Something’s Off About Online Music

By Mark

I think everyone knows that life is pretty hard for indie musicians in Korea. Very few make it out of Hongdae (or wherever) and onto the national stage, very few can make a living at it. So with that in mind, there is a very interesting article over at the Hankyoreh’s website about the state of online music in Korea, in particular the bum deal that the artists receive from most music portals.

The lede comes from the recent death of Lee Jin-won, the singer behind the indie band Moonlight Nymph (aka, Moonlight Come From Behind Grand Slam), which the Hankyoreh relates to his having money problems. I did not know the singer, and I think he had not performed in about a year, or at least quite some time (actually, I have been told that he had been performing, with his last show on Oct. 31 at Club Bbang). Regardless, it is sad news.

The main problem mentioned in the article is the very low rates artists receive for their music here. In the rare instances where someone actually pays for a download (what a radical thought, I know), Korean portals typically charge 500 won, less than half of what iTunes charges. And then, the portals share much less of the money than Apple does, around 55 percent. Then there is 13.5 percent that goes to various rights groups (some of whom are extremely dodgy in Korea, and do not distribute their money fairly, if at all). So in the end, the artist and production company get just around 200 won to share.

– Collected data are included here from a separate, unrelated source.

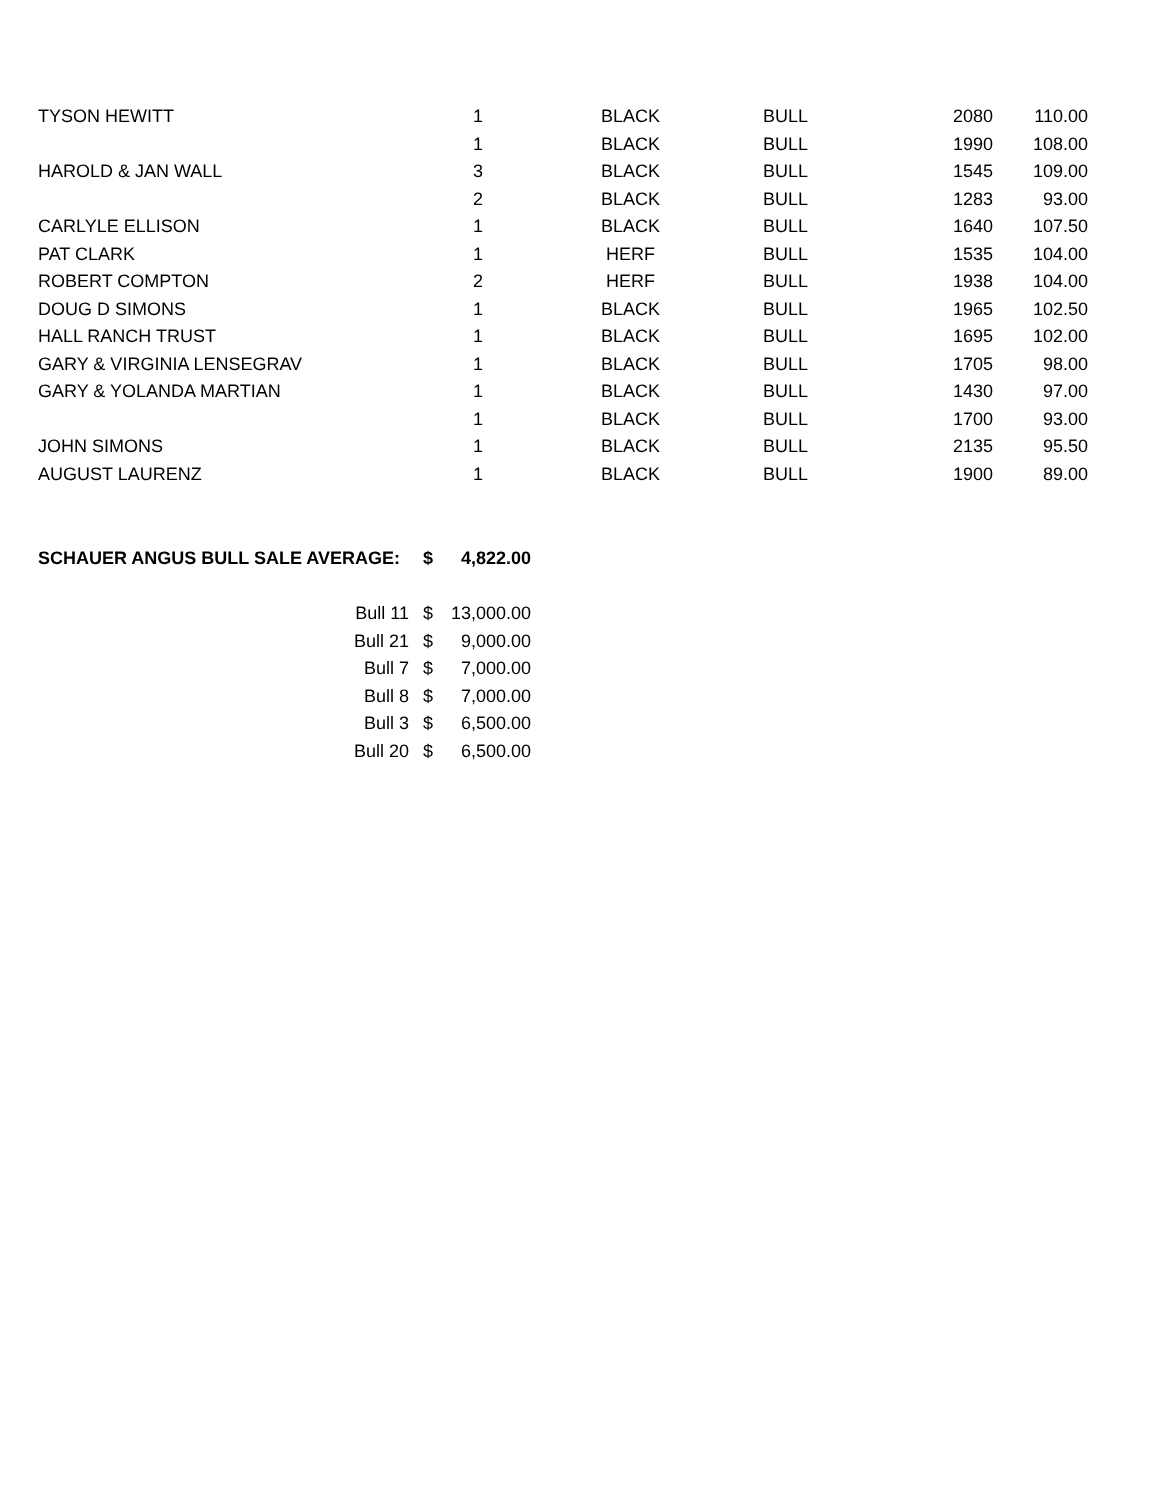| TYSON HEWITT | 1 | BLACK | BULL | 2080 | 110.00 |
| | 1 | BLACK | BULL | 1990 | 108.00 |
| HAROLD & JAN WALL | 3 | BLACK | BULL | 1545 | 109.00 |
| | 2 | BLACK | BULL | 1283 | 93.00 |
| CARLYLE ELLISON | 1 | BLACK | BULL | 1640 | 107.50 |
| PAT CLARK | 1 | HERF | BULL | 1535 | 104.00 |
| ROBERT COMPTON | 2 | HERF | BULL | 1938 | 104.00 |
| DOUG D SIMONS | 1 | BLACK | BULL | 1965 | 102.50 |
| HALL RANCH TRUST | 1 | BLACK | BULL | 1695 | 102.00 |
| GARY & VIRGINIA LENSEGRAV | 1 | BLACK | BULL | 1705 | 98.00 |
| GARY & YOLANDA MARTIAN | 1 | BLACK | BULL | 1430 | 97.00 |
| | 1 | BLACK | BULL | 1700 | 93.00 |
| JOHN SIMONS | 1 | BLACK | BULL | 2135 | 95.50 |
| AUGUST LAURENZ | 1 | BLACK | BULL | 1900 | 89.00 |
| SCHAUER ANGUS BULL SALE AVERAGE: | $ | 4,822.00 |
| Bull 11 | $ | 13,000.00 |
| Bull 21 | $ | 9,000.00 |
| Bull 7 | $ | 7,000.00 |
| Bull 8 | $ | 7,000.00 |
| Bull 3 | $ | 6,500.00 |
| Bull 20 | $ | 6,500.00 |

Of course, the music sales sites would point out that they have to compete with streaming websites and all sorts of illegal downloading, so have no choice but to pick a low price point. But I think that misses the point. It is in the portals’ interest to have a strong, flourishing local music scene, so more people want to listen to more music. Pop music is what it is, but there is so much room for growth in live/indie/alt music. It is in the portals’ interest to support that scene. By being so short-sighted, the portals are just hurting themselves … not to mention all the artists struggling to make a living.

(Note: Cross-posted over at my other blog).